Research published in Nature Structural and Molecular Biology on February 2, 2026, challenges that long-standing view. A team at Scripps Research found that some condensates are not random blobs at all. Instead, they are built from complex networks of thin, thread-like protein filaments. These internal frameworks give the droplets a defined architecture that is crucial for how they work. The discovery points to new strategies for treating diseases such as cancer and neurodegenerative disorders.
“Ever since we realized that disruptions in condensate formation are at the heart of many diseases, it has been challenging to target them therapeutically because they appeared to lack structure — there were no specific features for a drug to latch onto,” says Keren Lasker, associate professor at Scripps Research and senior author of the study. “This work changes that. We can now see that some condensates have an internal architecture, and that, importantly, this structure is required for function, opening the door to targeting these membrane-less assemblies much like we target individual proteins.”
Zooming In on the PopZ Protein
To explore how condensates can act like compartments without membranes, Lasker’s lab examined a bacterial protein called PopZ. In certain rod-shaped bacteria, PopZ gathers at the cell poles (the rounded ends of the cell), forming condensates that organize other proteins needed for cell division.
Working closely with Scripps Research professor Ashok Deniz and assistant professor Raphael Park, who co-led the study, the team used cryo-electron tomography (cryo-ET). This imaging method functions much like a CT scan at the molecular scale, allowing researchers to see cellular structures in remarkable detail. The images revealed that PopZ proteins assemble into filaments through a carefully ordered, step-by-step process. These filaments then form a scaffold that determines the condensate’s physical characteristics.
Protein Shape Changes Inside Condensates
The researchers went further to examine how individual PopZ molecules behave. Using single-molecule Förster resonance energy transfer (FRET), a technique that detects tiny shifts in distance within proteins by measuring energy transfer between fluorescent tags, they discovered that PopZ changes shape depending on its location. The protein adopts one conformation outside a condensate and a different one inside it.
“Realizing that protein conformation depends on location gives us multiple ways to engineer cellular function,” says Daniel Scholl, first author and former postdoctoral researcher in the Lasker and Deniz labs.
Why Filament Structure Is Essential
To test whether the filaments were merely structural details or actually necessary for life, the team engineered a mutant version of PopZ that could no longer form filaments. The altered condensates became much more fluid and had lower surface tension. When these changes were introduced into living bacteria, the cells stopped growing and failed to properly separate their DNA. This showed that the condensate’s physical properties, not just its chemical ingredients, are vital for normal cellular function.

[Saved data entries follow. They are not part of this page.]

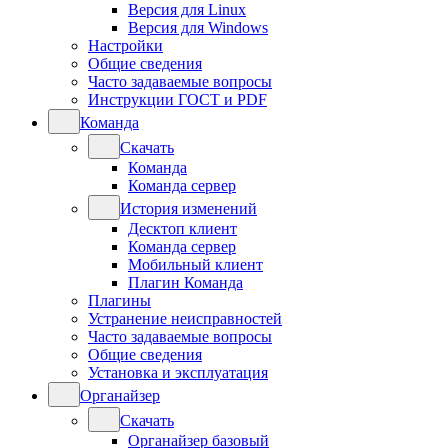
Версия для Linux
Версия для Windows
Настройки
Общие сведения
Часто задаваемые вопросы
Инструкции ГОСТ и PDF
Команда
Скачать
Команда
Команда сервер
История изменений
Десктоп клиент
Команда сервер
Мобильный клиент
Плагин Команда
Плагины
Устранение неисправностей
Часто задаваемые вопросы
Общие сведения
Установка и эксплуатация
Органайзер
Скачать
Органайзер базовый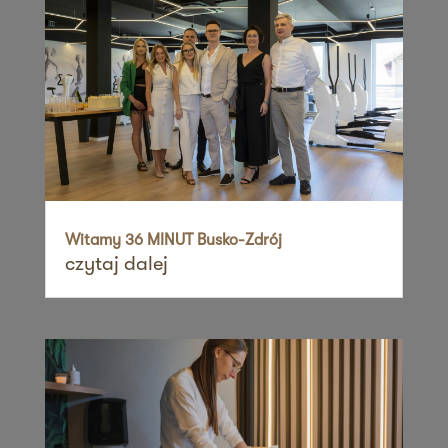
Zapisz mnie
36 MINUT Rumia
ul. Gdańska 34
84-230 Rumia
Zapisz mnie
36 MINUT Sadyba
ul. Zawodzie 26
02-981 Warszawa
Witamy 36 MINUT Busko-Zdrój
czytaj dalej
Zapisz mnie
36 MINUT Siekierki
ul. Cicha 2
62-025 Siekierki Wielkie
Zapisz mnie
36 MINUT Siemianowice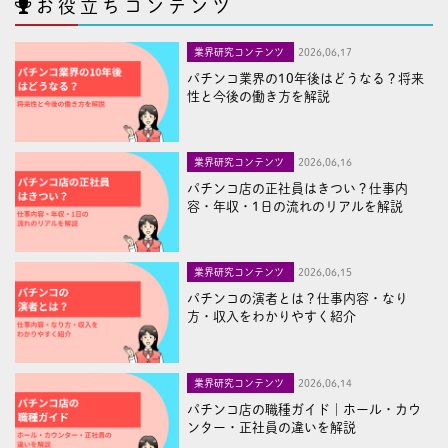
お役立ちコンテンツ
業界研究コンテンツ
2026,06,17
パチンコ業界の10年後はどうなる？将来
性と今後の働き方を解説
業界研究コンテンツ
2026,06,16
パチンコ店の正社員はきつい？仕事内
容・年収・1日の流れのリアルを解説
業界研究コンテンツ
2026,06,15
パチンコの演者とは？仕事内容・なり
方・収入をわかりやすく紹介
業界研究コンテンツ
2026,06,14
パチンコ店の職種ガイド｜ホール・カウ
ンター・正社員の違いを解説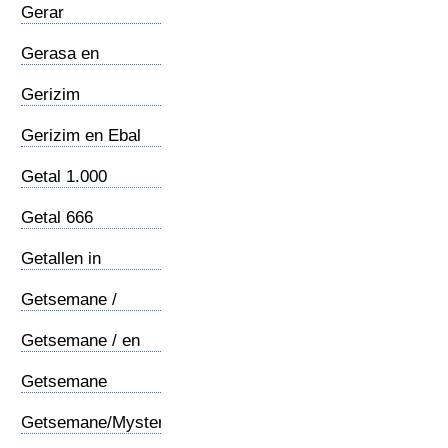
Gerar
Gerasa en
Gerasenen
Gerizim
Gerizim en Ebal
Getal 1.000
Getal 666
Getallen in
Openbaring
Getsemane /
Aardrijkskundig
Getsemane / en
Jezus
Getsemane
/Voorbede
Getsemane/Mysterie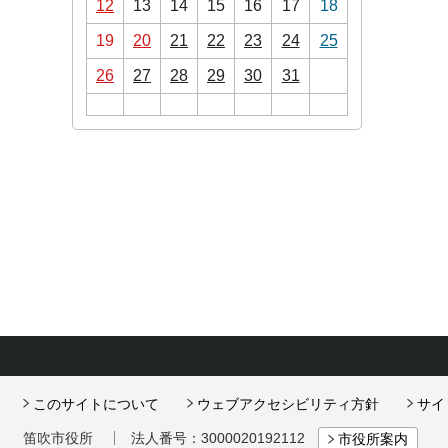
12
13
14
15
16
17
18
19
20
21
22
23
24
25
26
27
28
29
30
31
このサイトについて
ウェブアクセシビリティ方針
サイ
笛吹市役所
法人番号：3000020192112
市役所案内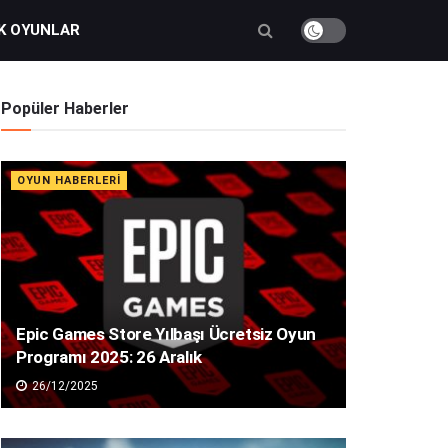
K OYUNLAR
Popüler Haberler
OYUN HABERLERI
Epic Games Store Yılbaşı Ücretsiz Oyun
Programı 2025: 26 Aralık
26/12/2025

Implications for Cancer and Neurodegenerative Disease
Although the experiments focused on bacteria, the findings have broader relevance. In human cells, filament-based condensates carry out two major tasks: clearing away damaged or toxic proteins and controlling cell growth. If the cleanup condensates break down, harmful proteins can build up, which is a defining feature of neurodegenerative diseases such as ALS. If growth-regulating condensates fail, the protective mechanisms that prevent tumors can collapse, contributing to cancers including prostate, breast and endometrial.
“By demonstrating that condensate architecture is both definable and functionally critical, the work raises the possibility of designing therapies that act directly on condensate structure and correct the underlying disorganization that allows disease to take hold,” says Lasker.
In addition to Lasker, Scholl, Deniz, and Park, authors of the study, “The filamentous ultrastructure of the PopZ condensate is required for its cellular function,” include Tumara Boyd, Andrew P. Latham, Alexandra Salazar, Asma Khan, Steven Boeynaems, Alex S. Holehouse, Gabriel C. Lander and Andrej Sali.
The research was supported by the National Institutes of Health (NINDS DP2 NS142714, NIGMS F32 GM150243, NIGMS R01 GM083960, NINDS R01 NS095892, NIGMS RO1 GM14305, NIGMS R35 GM130375, and ORIPS10 OD032467), the National Science Foundation (2235200 and DBI 2213983), the Water and Life Interface Institute, the Gordon & Betty Moore Foundation (Moore Inventor Fellowship 579361), and the Cancer Prevention and Research Institute of Texas (RR220094).